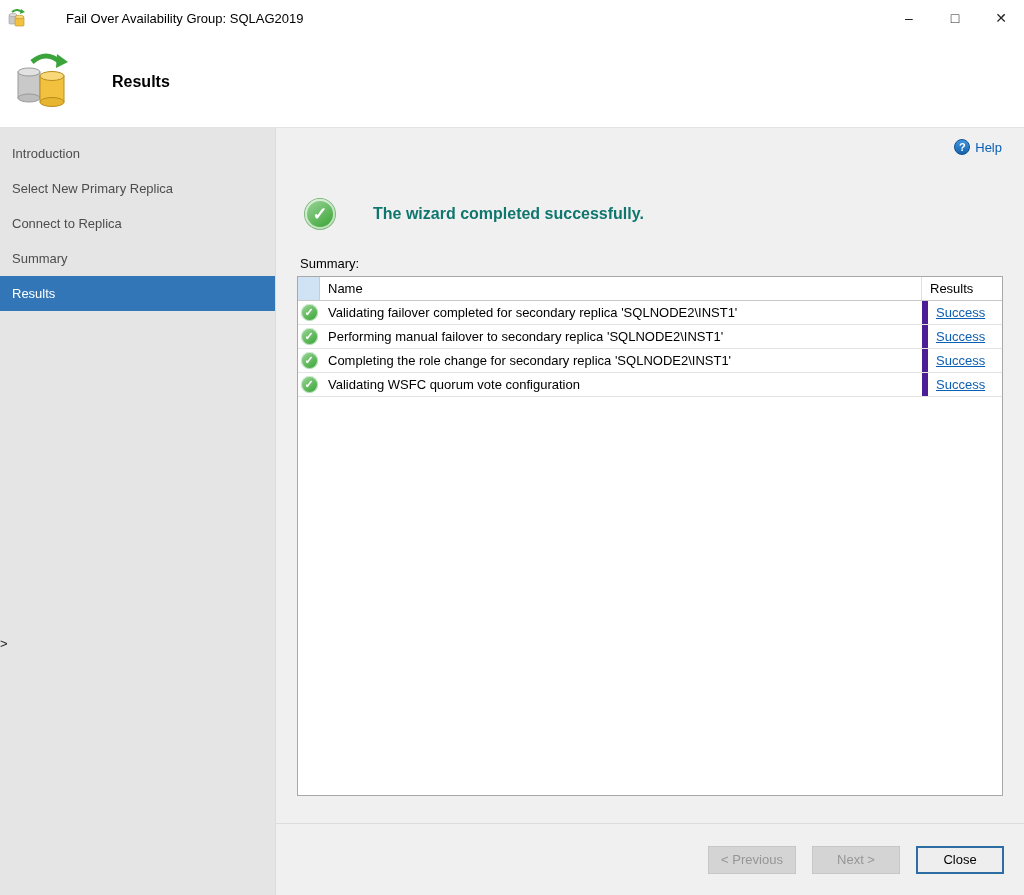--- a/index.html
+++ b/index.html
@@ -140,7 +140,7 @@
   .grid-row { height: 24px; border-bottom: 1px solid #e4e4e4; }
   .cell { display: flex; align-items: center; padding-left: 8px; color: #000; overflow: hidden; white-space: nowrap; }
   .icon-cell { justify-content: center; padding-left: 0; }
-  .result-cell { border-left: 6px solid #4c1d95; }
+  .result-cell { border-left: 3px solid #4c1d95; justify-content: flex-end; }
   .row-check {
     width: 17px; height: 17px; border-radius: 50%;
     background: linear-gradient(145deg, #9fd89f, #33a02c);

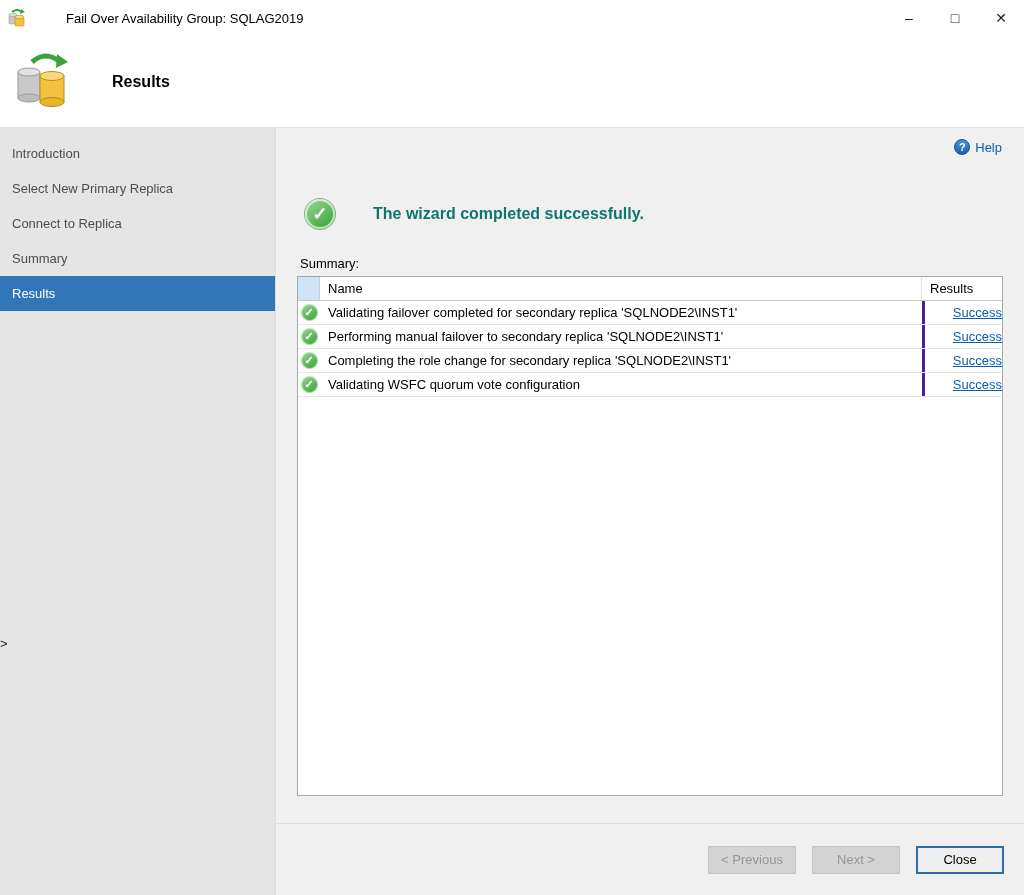--- a/index.html
+++ b/index.html
@@ -286,7 +286,6 @@
         <div class="cell icon-cell">
           <span class="row-check">✓</span>
         </div>
-        <div class="cell">Completing the role change for secondary replica 'SQLNODE2\INST1'</div>
         <div class="cell result-cell">
           <span class="success-link">Success</span>
         </div>

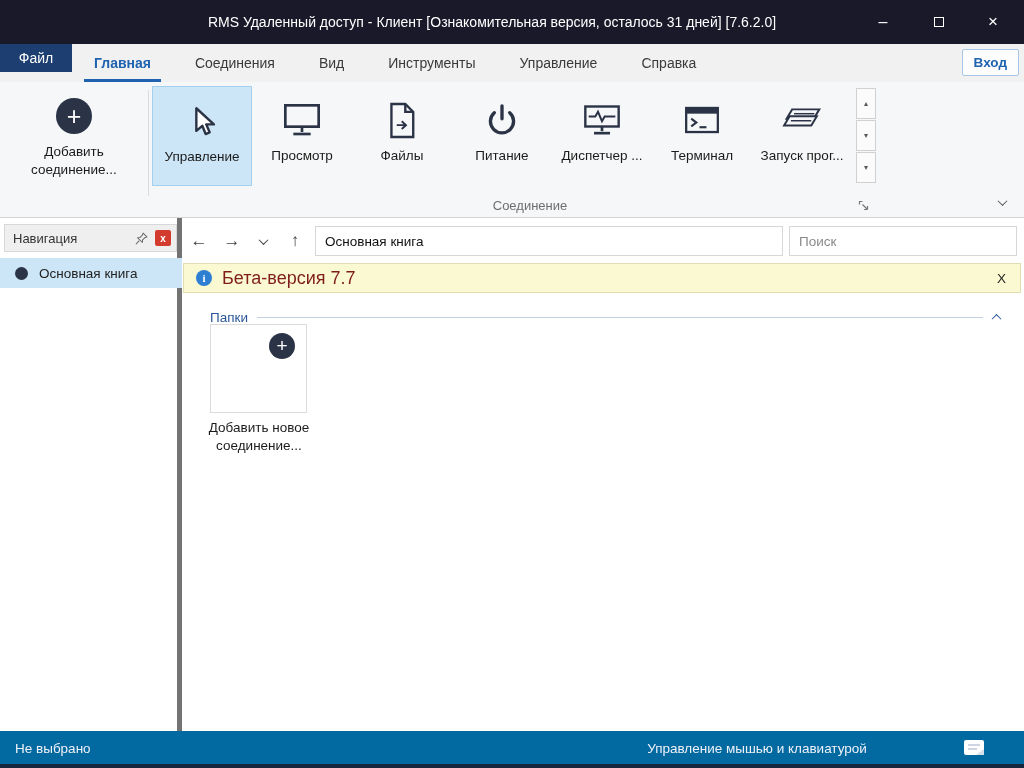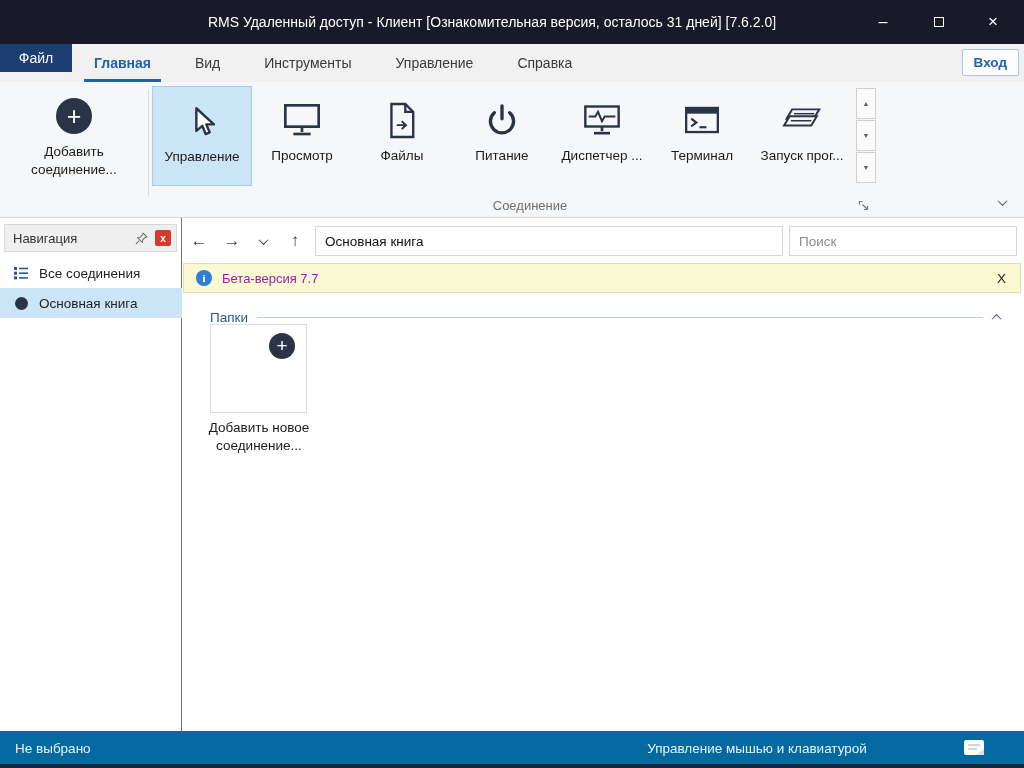--- a/index.html
+++ b/index.html
@@ -113,6 +113,7 @@
   <div class="file-btn">Файл</div>
   <div class="tabs">
     <div class="tab active">Главная</div>
+    <div class="tab">Соединения</div>
     <div class="tab">Вид</div>
     <div class="tab">Инструменты</div>
     <div class="tab">Управление</div>

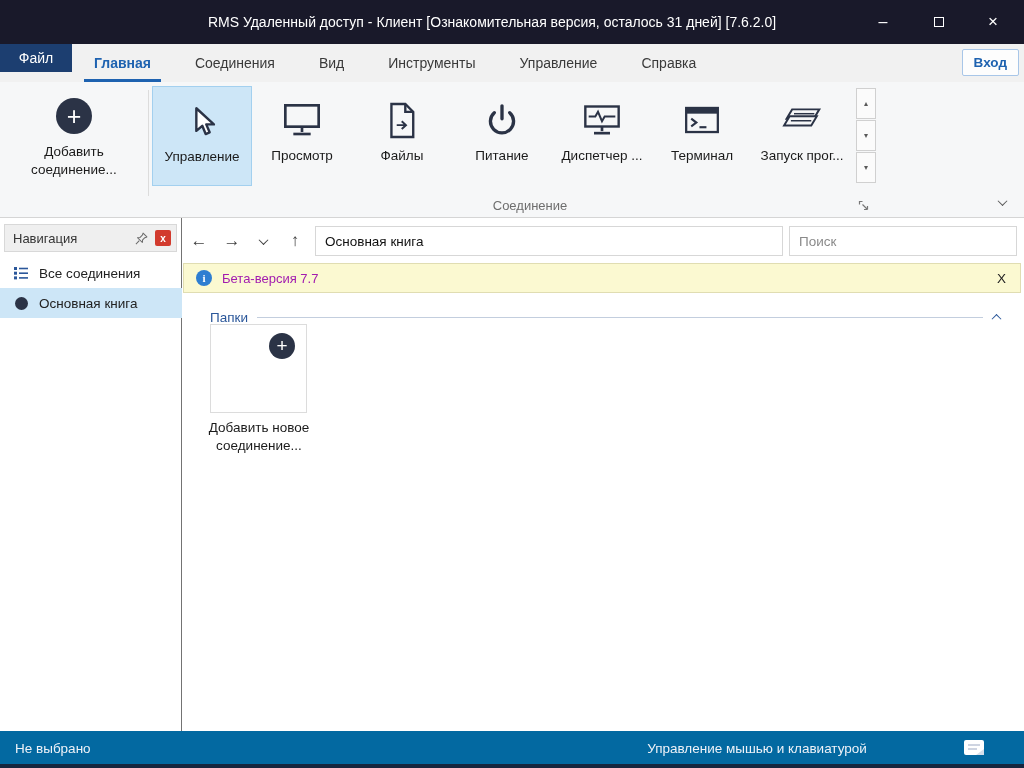--- a/index.html
+++ b/index.html
@@ -49,7 +49,7 @@
 
   
   .main { position:absolute; left:0; top:218px; width:1024px; height:513px; background:#ffffff; }
-  .sidepanel { position:absolute; left:0; top:0; width:182px; height:513px; border-right:1px solid #737373; background:#ffffff; }
+  .sidepanel { position:absolute; left:0; top:0; width:182px; height:513px; border-right:5px solid #737373; background:#ffffff; }
   .nav-header { position:absolute; left:4px; top:6px; width:173px; height:28px; background:#efefef; border:1px solid #d8d8d8; display:flex; align-items:center; }
   .nav-title { flex:1; margin-left:8px; font-size:13px; color:#333333; }
   .pin-icon { margin-right:7px; display:flex; }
■ ■ ■ ■ ■
ACTIVITY: Without any of the pictures, repeat the entries above word for word.

YOUR RESPONSE:
--- a/index.html
+++ b/index.html
@@ -140,7 +140,7 @@
   .grid-row { height: 24px; border-bottom: 1px solid #e4e4e4; }
   .cell { display: flex; align-items: center; padding-left: 8px; color: #000; overflow: hidden; white-space: nowrap; }
   .icon-cell { justify-content: center; padding-left: 0; }
-  .result-cell { border-left: 6px solid #4c1d95; }
+  .result-cell { border-left: 3px solid #4c1d95; justify-content: flex-end; }
   .row-check {
     width: 17px; height: 17px; border-radius: 50%;
     background: linear-gradient(145deg, #9fd89f, #33a02c);

--- a/index.html
+++ b/index.html
@@ -286,7 +286,6 @@
         <div class="cell icon-cell">
           <span class="row-check">✓</span>
         </div>
-        <div class="cell">Completing the role change for secondary replica 'SQLNODE2\INST1'</div>
         <div class="cell result-cell">
           <span class="success-link">Success</span>
         </div>

--- a/index.html
+++ b/index.html
@@ -113,6 +113,7 @@
   <div class="file-btn">Файл</div>
   <div class="tabs">
     <div class="tab active">Главная</div>
+    <div class="tab">Соединения</div>
     <div class="tab">Вид</div>
     <div class="tab">Инструменты</div>
     <div class="tab">Управление</div>

--- a/index.html
+++ b/index.html
@@ -49,7 +49,7 @@
 
   
   .main { position:absolute; left:0; top:218px; width:1024px; height:513px; background:#ffffff; }
-  .sidepanel { position:absolute; left:0; top:0; width:182px; height:513px; border-right:1px solid #737373; background:#ffffff; }
+  .sidepanel { position:absolute; left:0; top:0; width:182px; height:513px; border-right:5px solid #737373; background:#ffffff; }
   .nav-header { position:absolute; left:4px; top:6px; width:173px; height:28px; background:#efefef; border:1px solid #d8d8d8; display:flex; align-items:center; }
   .nav-title { flex:1; margin-left:8px; font-size:13px; color:#333333; }
   .pin-icon { margin-right:7px; display:flex; }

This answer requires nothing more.